◆ Goal of the exercise ◆
In every item's source text, change each "空元素" to "空标签", keeping the rest of the lines intact.

[Opening Entries supplied section]

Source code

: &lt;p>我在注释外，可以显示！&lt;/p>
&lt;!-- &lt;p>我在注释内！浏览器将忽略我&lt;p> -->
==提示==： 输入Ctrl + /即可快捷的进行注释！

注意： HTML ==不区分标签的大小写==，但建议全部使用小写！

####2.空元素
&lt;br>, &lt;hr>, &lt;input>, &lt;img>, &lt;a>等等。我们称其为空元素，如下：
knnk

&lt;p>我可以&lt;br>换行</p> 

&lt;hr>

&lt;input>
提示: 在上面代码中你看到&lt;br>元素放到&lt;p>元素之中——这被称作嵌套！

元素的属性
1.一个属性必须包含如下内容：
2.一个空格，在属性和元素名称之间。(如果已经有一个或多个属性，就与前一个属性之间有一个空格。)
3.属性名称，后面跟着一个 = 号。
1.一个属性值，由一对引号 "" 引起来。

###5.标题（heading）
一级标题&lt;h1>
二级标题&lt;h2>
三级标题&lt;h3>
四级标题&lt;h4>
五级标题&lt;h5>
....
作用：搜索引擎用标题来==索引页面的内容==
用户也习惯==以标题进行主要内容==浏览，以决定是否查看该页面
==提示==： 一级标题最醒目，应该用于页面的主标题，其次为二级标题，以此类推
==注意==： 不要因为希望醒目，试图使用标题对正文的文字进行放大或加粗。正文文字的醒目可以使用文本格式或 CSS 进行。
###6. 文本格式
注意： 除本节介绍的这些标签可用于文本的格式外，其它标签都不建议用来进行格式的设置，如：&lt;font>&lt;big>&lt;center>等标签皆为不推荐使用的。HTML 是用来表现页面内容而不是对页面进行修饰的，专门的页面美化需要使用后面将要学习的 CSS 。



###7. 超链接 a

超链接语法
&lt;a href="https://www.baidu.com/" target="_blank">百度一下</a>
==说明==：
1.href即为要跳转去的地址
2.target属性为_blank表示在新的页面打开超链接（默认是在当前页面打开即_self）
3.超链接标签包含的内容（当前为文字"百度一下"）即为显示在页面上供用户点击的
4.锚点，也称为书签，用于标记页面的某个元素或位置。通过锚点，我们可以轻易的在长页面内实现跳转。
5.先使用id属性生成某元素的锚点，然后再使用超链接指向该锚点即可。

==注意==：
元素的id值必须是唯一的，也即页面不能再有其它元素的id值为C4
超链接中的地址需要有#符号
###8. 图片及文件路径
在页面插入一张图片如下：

[Closing Entries supplied section]

◆ Answer to the exercise ◆
Source code

: &lt;p>我在注释外，可以显示！&lt;/p>
&lt;!-- &lt;p>我在注释内！浏览器将忽略我&lt;p> -->
==提示==： 输入Ctrl + /即可快捷的进行注释！

注意： HTML ==不区分标签的大小写==，但建议全部使用小写！

####2.空标签
&lt;br>, &lt;hr>, &lt;input>, &lt;img>, &lt;a>等等。我们称其为空标签，如下：
knnk

&lt;p>我可以&lt;br>换行</p> 

&lt;hr>

&lt;input>
提示: 在上面代码中你看到&lt;br>元素放到&lt;p>元素之中——这被称作嵌套！

元素的属性
1.一个属性必须包含如下内容：
2.一个空格，在属性和元素名称之间。(如果已经有一个或多个属性，就与前一个属性之间有一个空格。)
3.属性名称，后面跟着一个 = 号。
1.一个属性值，由一对引号 "" 引起来。

###5.标题（heading）
一级标题&lt;h1>
二级标题&lt;h2>
三级标题&lt;h3>
四级标题&lt;h4>
五级标题&lt;h5>
....
作用：搜索引擎用标题来==索引页面的内容==
用户也习惯==以标题进行主要内容==浏览，以决定是否查看该页面
==提示==： 一级标题最醒目，应该用于页面的主标题，其次为二级标题，以此类推
==注意==： 不要因为希望醒目，试图使用标题对正文的文字进行放大或加粗。正文文字的醒目可以使用文本格式或 CSS 进行。
###6. 文本格式
注意： 除本节介绍的这些标签可用于文本的格式外，其它标签都不建议用来进行格式的设置，如：&lt;font>&lt;big>&lt;center>等标签皆为不推荐使用的。HTML 是用来表现页面内容而不是对页面进行修饰的，专门的页面美化需要使用后面将要学习的 CSS 。



###7. 超链接 a

超链接语法
&lt;a href="https://www.baidu.com/" target="_blank">百度一下</a>
==说明==：
1.href即为要跳转去的地址
2.target属性为_blank表示在新的页面打开超链接（默认是在当前页面打开即_self）
3.超链接标签包含的内容（当前为文字"百度一下"）即为显示在页面上供用户点击的
4.锚点，也称为书签，用于标记页面的某个元素或位置。通过锚点，我们可以轻易的在长页面内实现跳转。
5.先使用id属性生成某元素的锚点，然后再使用超链接指向该锚点即可。

==注意==：
元素的id值必须是唯一的，也即页面不能再有其它元素的id值为C4
超链接中的地址需要有#符号
###8. 图片及文件路径
在页面插入一张图片如下：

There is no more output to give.